[REQUIREMENT]: Write out the portion of the text on gardening and plant projects from "Urban and edible" to "material as well.", without any changes.

======== TEXT PASSAGE

Urban and edible gardening, permaculture and guilds

Ideas and initiatives that span activist gardening such as seedballing and guerrilla gardening to reclaiming disused spaces in the city such as the Church Garden project in Amsterdam, on rooftops or indoors for productive cultivation. Whatever the scale of these forms of growing and gardening, they also incorporate various cultivation techniques and principles, which are represented in this material as well.

Some notes on individual plants

Plants Examined

Plants examined intimately and close-up… Their biology, phytonomy, and phytophysiology, and neurobiology; all about the principles and practice of making best use of plant guilds in growing and gardening; experiments and examples relating to plant_movement; explorations of plant_perception and sensing; models for the algorithmic simulation of various aspects of plants; rendering plants in 3D and online; some peculiar plant tricks; and contemporary and historical compendiums of plant data. Recent concentrated attempts in human-plant communication have begun to take shape in the Snoepwinkel as part of the intrepid Silent Dialogues experiment.

Augmented Ecology

Augmented ecology encompasses everything to do with the mapping and geotagging of ecological features such as edible plants. It can be on a small scale with the objective of gleaning and foraging for urban food with the help of mobile apps such as Boskoi, or it can involve the long-term measurement of environmental and ecological systems on a global scale.

Plant People and Games

The wacky world of games about, by, for or with plants. Combines alternate reality games, speculative fiction, (pseudo)scientific research and instrumentology, magiK realism, mycology, invented languages, and all things in between. In plant games you can become a plant, talk to one, immerse yourself in plant time and space, or explore various technologies for plant communication.

Germination X

Germination X is “a permaculture game for social networking platforms” and was a fertile spinoff of research into robot social intelligence initially conducted for the LIREC project, incorporating a state-of-the-art AI system based on Fatima. The basic concept of GerminationX is that you can sew seeds and see other players' plants, which grow along the lines of a model that simulates companion planting. The plant species represented in the game should be local, interesting or endangered, as well as more “popular” kinds. You have a guide or companion who assists you to companion plant, but players themselves never meet directly through the game – though they become indirectly aware of one another through their planting activities. Though it is big, you can only encounter a small part of the game world at a time.

P~lot

P~lot or Play Lab on Open Grown Territories brought together a motley crew of artists, designers, students, theorists and enthusiasts in the tiny Istrian village of Groznjan. P~lot was a workshop designed to examine the “play” and “games” as tools for mixing physical and digital realities. The workshop had two strands, called Gamespace and Playspace. Gamespace was designed to enhance creative skills in the field of online game development, specifically looking at context-based gaming environments, rooted in existing places such as the village of Groznjan.

groWorld

The groWorld initiative is FoAM's interstice between ecology, culture and technology. It brings together three “forces” capable of transforming the world on human and ecological scale: design, permaculture and technology. In its current installment, groWorld explores interactions between plants and humans from multiple perspectives. It works towards minimising borders and maximising edges between the human-made and vegetal by entangling culture and cultivation {sym}, building and growing {bio} and nature and technology {sys}.

Luminous Green

Luminous Green is a workshop about the world. About the world that supports life today and about the possible worlds that can support more luminous life in the future. It is a gathering of people who can imagine, cultivate and inhabit such a world. People who consider themselves creative thinkers, doers and makers. Who deploy their creativity and imagination to shape a brighter future, disentangling themselves and their practices from the unsustainable and unnatural. 'Luminous Green' will seek out lush worlds and find fertile ways of growing them.

================
======== RECORDED INFORMATION

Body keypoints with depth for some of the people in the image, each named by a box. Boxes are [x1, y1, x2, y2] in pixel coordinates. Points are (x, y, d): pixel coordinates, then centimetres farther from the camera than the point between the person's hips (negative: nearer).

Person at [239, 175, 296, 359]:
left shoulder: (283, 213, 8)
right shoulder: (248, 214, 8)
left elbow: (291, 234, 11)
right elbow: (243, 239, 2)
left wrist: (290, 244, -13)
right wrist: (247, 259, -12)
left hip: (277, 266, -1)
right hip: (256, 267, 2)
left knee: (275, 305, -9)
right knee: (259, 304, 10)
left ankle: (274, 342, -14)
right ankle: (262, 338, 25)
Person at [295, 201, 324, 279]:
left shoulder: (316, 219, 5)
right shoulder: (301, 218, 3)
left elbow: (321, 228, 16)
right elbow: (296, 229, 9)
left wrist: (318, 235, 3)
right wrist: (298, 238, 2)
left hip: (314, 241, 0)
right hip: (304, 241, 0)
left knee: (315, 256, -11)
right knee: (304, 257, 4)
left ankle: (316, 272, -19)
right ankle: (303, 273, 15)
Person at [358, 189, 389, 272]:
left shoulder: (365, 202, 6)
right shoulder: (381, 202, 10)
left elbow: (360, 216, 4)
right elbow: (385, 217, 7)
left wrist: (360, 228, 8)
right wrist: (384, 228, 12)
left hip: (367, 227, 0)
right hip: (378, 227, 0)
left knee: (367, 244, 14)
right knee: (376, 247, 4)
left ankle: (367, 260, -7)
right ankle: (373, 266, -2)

================

[EXERCISE SOLUTION]:
Urban and edible gardening, permaculture and guilds

Ideas and initiatives that span activist gardening such as seedballing and guerrilla gardening to reclaiming disused spaces in the city such as the Church Garden project in Amsterdam, on rooftops or indoors for productive cultivation. Whatever the scale of these forms of growing and gardening, they also incorporate various cultivation techniques and principles, which are represented in this material as well.